_TO-DO ITEM 1_
In the thread on Gilgamesh versus Solomon, how does Sablés rank CCC Gilgamesh, Solomon, and FSN Gilgamesh?
_TO-DO ITEM 2_
Shorten the paragraph beginning "Doubt Gil can put Solomon down" from the Gilgamesh versus Solomon thread into one sentence.
_TO-DO ITEM 3_
Carry the Gilgamesh versus Solomon thread forward from its last post.

_GIVEN TEXT_
##############################
# Gilgamesh (FSN/CCC) vs. Solomon (F/GO)



## Dark Evangel (Dec 7, 2016)

1. F/SN Gilgamesh vs. Solomon

2. CCC Gilgamesh vs. Solomon

How does this go? Powerscaling is allowed.


----------



## Sablés (Dec 7, 2016)

CCC > Solomon > FSN Gil

Doubt Gil can put Solomon down though. Best you wait for the man to get some feats.

Reactions: Agree 1


----------



## OneSimpleAnime (Dec 7, 2016)

more like CCC Gil >>>>>> Solomon > FSN Gil


----------



## saint rider 890 (Dec 7, 2016)

Isn't FSN!Gilgamesh get scaling to ishtar ? Where Ishtar use venus for her noble phantasm .


----------



## OneSimpleAnime (Dec 8, 2016)

he still cant kill Solomon and Solomon's NF can oneshot Gil


----------



## GiveRobert20dollars (Dec 8, 2016)

You mean the NP which is flat out stated he can't use?


----------



## OneSimpleAnime (Dec 8, 2016)

GiveRobert20dollars said:


> You mean the NP which is flat out stated he can't use?
##############################
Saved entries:
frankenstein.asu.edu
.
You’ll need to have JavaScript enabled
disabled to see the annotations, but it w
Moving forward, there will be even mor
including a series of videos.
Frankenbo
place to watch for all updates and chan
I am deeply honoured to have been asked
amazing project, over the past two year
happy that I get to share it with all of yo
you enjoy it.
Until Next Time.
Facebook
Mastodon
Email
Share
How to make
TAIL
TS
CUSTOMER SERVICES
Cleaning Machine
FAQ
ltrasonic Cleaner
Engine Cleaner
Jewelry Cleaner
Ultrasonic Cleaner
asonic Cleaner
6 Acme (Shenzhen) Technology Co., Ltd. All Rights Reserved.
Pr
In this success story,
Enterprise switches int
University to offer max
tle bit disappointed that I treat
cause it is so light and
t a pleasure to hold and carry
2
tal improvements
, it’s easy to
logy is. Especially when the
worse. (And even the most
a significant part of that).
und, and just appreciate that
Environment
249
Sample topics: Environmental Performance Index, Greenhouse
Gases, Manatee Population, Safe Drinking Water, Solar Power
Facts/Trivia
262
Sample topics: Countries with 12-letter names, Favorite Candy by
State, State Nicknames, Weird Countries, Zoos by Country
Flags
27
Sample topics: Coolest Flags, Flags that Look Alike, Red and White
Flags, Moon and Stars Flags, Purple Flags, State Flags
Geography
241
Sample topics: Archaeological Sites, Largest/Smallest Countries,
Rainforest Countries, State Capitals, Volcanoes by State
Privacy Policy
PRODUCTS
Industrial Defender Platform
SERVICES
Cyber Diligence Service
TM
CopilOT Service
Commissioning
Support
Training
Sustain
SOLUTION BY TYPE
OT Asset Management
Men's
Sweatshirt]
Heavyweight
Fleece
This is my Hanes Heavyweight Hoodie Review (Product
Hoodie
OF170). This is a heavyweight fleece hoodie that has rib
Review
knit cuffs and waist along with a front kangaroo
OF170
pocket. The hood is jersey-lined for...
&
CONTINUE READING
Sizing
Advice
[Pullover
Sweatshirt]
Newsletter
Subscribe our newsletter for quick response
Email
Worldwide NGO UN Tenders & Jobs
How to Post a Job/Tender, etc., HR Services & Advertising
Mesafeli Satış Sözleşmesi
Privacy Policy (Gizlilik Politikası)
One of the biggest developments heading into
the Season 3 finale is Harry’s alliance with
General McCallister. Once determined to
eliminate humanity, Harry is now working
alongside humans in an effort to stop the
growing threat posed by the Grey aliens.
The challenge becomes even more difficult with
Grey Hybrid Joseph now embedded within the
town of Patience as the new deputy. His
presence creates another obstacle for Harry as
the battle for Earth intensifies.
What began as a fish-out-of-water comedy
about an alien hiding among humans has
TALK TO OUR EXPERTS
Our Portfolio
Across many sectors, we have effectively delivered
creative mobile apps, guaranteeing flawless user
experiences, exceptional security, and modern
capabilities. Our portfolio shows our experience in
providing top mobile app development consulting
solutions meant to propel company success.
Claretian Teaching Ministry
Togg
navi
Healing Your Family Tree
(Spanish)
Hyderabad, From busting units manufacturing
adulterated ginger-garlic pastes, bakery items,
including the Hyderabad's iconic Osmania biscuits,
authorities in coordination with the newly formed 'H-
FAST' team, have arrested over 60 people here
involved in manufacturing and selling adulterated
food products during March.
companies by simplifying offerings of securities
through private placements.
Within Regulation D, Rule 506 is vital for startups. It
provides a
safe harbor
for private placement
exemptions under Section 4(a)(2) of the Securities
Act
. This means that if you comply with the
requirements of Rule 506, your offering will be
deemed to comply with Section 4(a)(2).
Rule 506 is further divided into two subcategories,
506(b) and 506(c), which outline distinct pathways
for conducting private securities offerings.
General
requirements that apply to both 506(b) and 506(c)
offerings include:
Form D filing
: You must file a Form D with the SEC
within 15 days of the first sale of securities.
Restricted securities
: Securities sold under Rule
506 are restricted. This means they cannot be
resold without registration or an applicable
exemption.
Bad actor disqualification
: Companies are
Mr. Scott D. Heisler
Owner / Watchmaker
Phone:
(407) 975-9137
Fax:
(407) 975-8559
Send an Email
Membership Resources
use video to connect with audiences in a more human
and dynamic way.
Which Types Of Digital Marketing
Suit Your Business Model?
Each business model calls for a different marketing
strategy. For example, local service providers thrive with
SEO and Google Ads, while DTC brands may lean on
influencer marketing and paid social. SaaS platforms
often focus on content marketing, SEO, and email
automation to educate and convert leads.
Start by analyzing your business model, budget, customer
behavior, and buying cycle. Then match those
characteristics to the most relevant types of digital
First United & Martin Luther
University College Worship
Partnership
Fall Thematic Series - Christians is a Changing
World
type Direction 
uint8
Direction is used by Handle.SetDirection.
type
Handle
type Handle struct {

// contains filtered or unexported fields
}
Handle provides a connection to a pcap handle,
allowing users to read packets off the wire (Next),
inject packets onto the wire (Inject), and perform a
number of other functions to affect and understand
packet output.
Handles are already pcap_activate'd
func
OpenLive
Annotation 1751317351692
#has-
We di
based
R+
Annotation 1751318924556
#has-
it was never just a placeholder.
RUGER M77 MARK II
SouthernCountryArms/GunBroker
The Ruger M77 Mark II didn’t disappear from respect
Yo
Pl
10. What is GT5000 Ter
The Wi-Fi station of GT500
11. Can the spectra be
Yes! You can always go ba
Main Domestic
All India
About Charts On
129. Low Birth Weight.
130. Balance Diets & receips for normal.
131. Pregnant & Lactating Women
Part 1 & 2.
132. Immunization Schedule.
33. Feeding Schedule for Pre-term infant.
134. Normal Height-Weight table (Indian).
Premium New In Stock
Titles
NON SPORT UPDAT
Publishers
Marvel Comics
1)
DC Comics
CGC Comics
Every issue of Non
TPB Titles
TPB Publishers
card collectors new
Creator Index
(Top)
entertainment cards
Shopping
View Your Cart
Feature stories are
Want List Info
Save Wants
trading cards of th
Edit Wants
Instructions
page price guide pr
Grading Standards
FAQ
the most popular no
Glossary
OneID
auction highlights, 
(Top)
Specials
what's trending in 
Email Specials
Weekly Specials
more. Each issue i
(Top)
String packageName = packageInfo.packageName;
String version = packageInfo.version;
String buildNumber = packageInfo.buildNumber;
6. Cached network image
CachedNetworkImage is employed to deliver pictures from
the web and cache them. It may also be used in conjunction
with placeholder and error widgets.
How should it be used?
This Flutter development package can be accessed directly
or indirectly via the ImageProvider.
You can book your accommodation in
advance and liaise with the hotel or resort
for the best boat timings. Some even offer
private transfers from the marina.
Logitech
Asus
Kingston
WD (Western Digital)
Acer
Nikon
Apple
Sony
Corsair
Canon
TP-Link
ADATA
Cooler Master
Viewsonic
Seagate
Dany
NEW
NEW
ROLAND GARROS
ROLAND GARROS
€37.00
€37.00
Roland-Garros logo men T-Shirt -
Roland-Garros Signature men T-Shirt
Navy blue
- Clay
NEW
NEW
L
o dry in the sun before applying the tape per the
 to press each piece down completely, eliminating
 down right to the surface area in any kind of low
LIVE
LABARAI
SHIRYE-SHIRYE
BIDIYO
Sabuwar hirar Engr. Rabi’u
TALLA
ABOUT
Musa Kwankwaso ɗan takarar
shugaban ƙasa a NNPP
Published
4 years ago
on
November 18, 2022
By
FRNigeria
##############################
_EXERCISE RESULT 1_
CCC Gilgamesh first, Solomon second, FSN Gilgamesh last.

_EXERCISE RESULT 2_
Gil probably can't defeat Solomon, so it's best to wait until the man has some feats.

_EXERCISE RESULT 3_
wait for real? i didnt actually know that lol


----------



## 3DSSD (Dec 8, 2016)

Tiamat is flat out stated to be equal to or might be stronger than Solomon.

And she requires less than a day to completely destroy entire babylonia if she choose to.

Enkidu+Gilgamesh at his prime+Merlin+King Hassan(Grand Assassin) are teamed up to fight agianst her.

And Enkidu's suicidal attack is literally no effect to Tiamat

Solomon>>>>>F/SN Gil


----------



## OneSimpleAnime (Dec 8, 2016)

Considering Prime Gil is said to be CCC Gil, yea im calling bullshit on MFTL and Galaxy level Solomon


----------



## saint rider 890 (Dec 8, 2016)

3DSSD said:


> Tiamat is flat out stated to be equal to or might be stronger than Solomon.
> 
> And she requires less than a day to completely destroy entire babylonia if she choose to.
> 
> ...



So does that mean Tiamat = Planet Level ?


----------



## TheBlackDragonz (Dec 8, 2016)

saint rider 890 said:


> So does that mean Tiamat = Planet Level ?


Unsurprising, being a primordial deity. I haven't beat Babylon yet so I don't know


----------



## GiveRobert20dollars (Dec 8, 2016)

Or we could not jump the gun and wait for information to be released and Solomon to actually do shit

You know

like regular people.


----------



## Qinglong (Dec 8, 2016)

>gil at his prime
>caster gilgamesh

lol


----------



## 3DSSD (Dec 8, 2016)

Qinglong said:


> >gil at his prime
> >caster gilgamesh
> 
> lol


?


----------



## GiveRobert20dollars (Dec 8, 2016)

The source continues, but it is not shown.